PROVIDED TEXT ▸
Kitchen hacks for robots: German professor makes robots smarter and more independent

Making pizza, popcorn or pancakes is no problem for the robots Boxy and Pepper from the Institute for Artificial Intelligence in Bremen. But is their artificial intelligence really enough to provide help to people who really need it in their everyday lives?  'No, not yet', admits Professor Michael Beetz, one of Germany's most renowned robotics researchers. He is relying on two strategies to get closer to realising the dream of dependable AI helpers for everyday needs.

Professor Beetz, which is easier: teaching children  or robots  to make pizza?

You don’t need to be a professor to teach children how to make pizza. However, it's just as much fun with either children or robots – as long as you don't worry about tomato sauce getting all over the kitchen. Our robot Boxy is now very good at putting on the pizza toppings. But only if we fill the tomato sauce and the cheese in their usual red and yellow bowls first. The difference between children and robots becomes obvious when something goes wrong or just differently than normal: If a bowl accidentally falls on the floor, children will generally know what to do: pick up the bowl and wipe up the spilled sauce. The robots, on the other hand, are not familiar with this situation unless they have explicitly been trained in what to do in such situations.

How intelligent is 'Artificial Intelligence' really?

Don't be fooled by the videos of cooking, dancing or vacuuming robots on the internet. They're not yet really intelligent in the sense of truly being able to act independently. They still lack a comprehensive understanding of everyday situations.

It comes as a surprise to many people, but it’s much more difficult for a robot to lay a table or to pick up a bottle and pour some milk into a glass than it is to win a game of chess against a grand master.

It took our robot Raphael a year to learn to make popcorn on its own! At that rate of development, we obviously won’t live long enough to create robots that can respond to our needs and desires. We want robots that can also carry out abstract instructions on their own and, for example, help people in need of assistance, all without making any mistakes. After all, it’s not enough for granddad to be put to bed well on only three out of four nights.

Robots are using your online platform 'OpenEASE' to learn all by themselves and to do so faster than ever before. How does it work?

PROBLEMS TO SOLVE ▸
A - In the robotics interview, turn the paragraph beginning "It took our robot Raphael" into a short bulleted list that keeps its main points.
B - Write what comes next in the robotics interview, starting after its final line.

PROVIDED DATA ▸
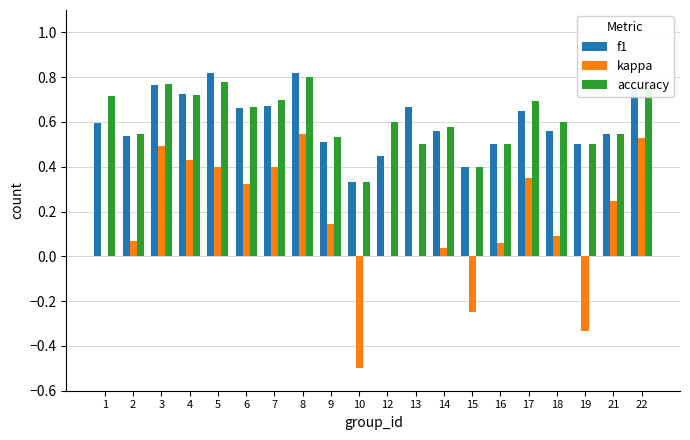

At which category is the sum across all series the highest?

8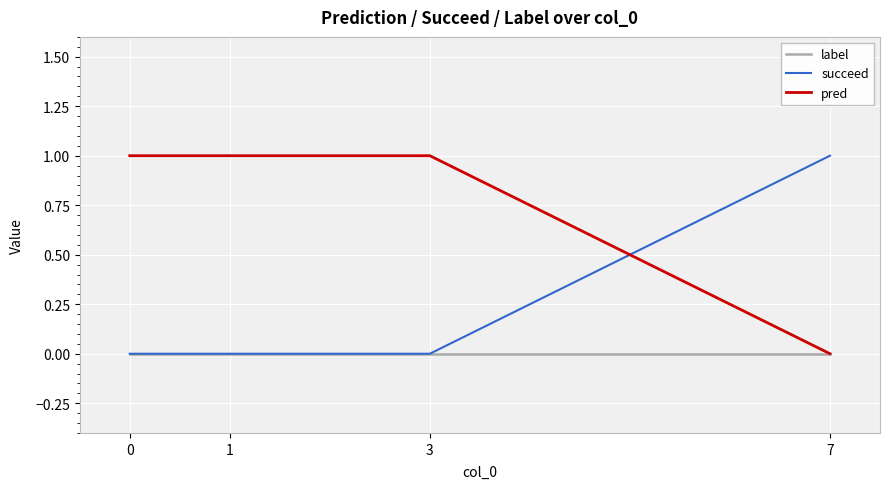

After their last crossing, which series has the higher values: succeed or pred?

succeed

ANSWERS FOR THE EXERCISE ▸
A -
- The robot Raphael needed a year to learn to make popcorn on its own.
- At that pace, robots that can respond to our needs and desires won't come within our lifetimes.
- The aim is robots that carry out abstract instructions on their own and help people in need of assistance without any mistakes.
- Putting granddad to bed well on only three out of four nights is not enough.

B -
Around the world, robotics researchers are trying to increase the speed at which robots learn, to bring them to perfection and to reduce the programming hurdles. Here in Bremen, we are following two paths to achieve this. Firstly, we are employing virtual reality to teach our robots to learn things on their own, so that we don’t have to laboriously programme every little action ourselves. Secondly, we are using 'OpenEASE' to provide an open-access knowledge database for robots, a sort of Robo-wikiHow. Robots all around the world can use it to link up simultaneously online to share their knowledge on motion sequences in their own language. In this way, Raphael learned on its own how to open a fridge door from a Japanese robot in Tokyo!

Is the 'OpenEASE' platform really freely available to everyone?

The robot knowledge on our open source platform OpenEASE is freely available for everyone. Not only robots but also programmers from all around the world can use it. It allows talented robotics fans of all ages and all backgrounds to increase the available knowledge. The problem is that, up to now, research has mostly taken place behind closed doors in big successful companies and has generally prioritised commercial interests. OpenEASE helps make research on artificial intelligence and robots more democratic and more responsible and also more sensitive to the needs and rights of citizens. Simple tutorials explain how it works. Just take a look.

Come back soon for part 2 of our interview with Prof. Michael Beetz: 'The difference between German and US research on artificial intelligence'

'We are planning several German-US AI and robotics workshops for 2020 in the United States. I believe that the research approach on each side of the Atlantic can complement each other very well – especially if both countries expand the share of open-access research and do more to increase the availability of open software and data pools.'

Professor Michael Beetz, Head of the international TransAIR project of the Federal Ministry of Education and Research.


University of Bremen
Institute for Artificial Intelligence (IAI)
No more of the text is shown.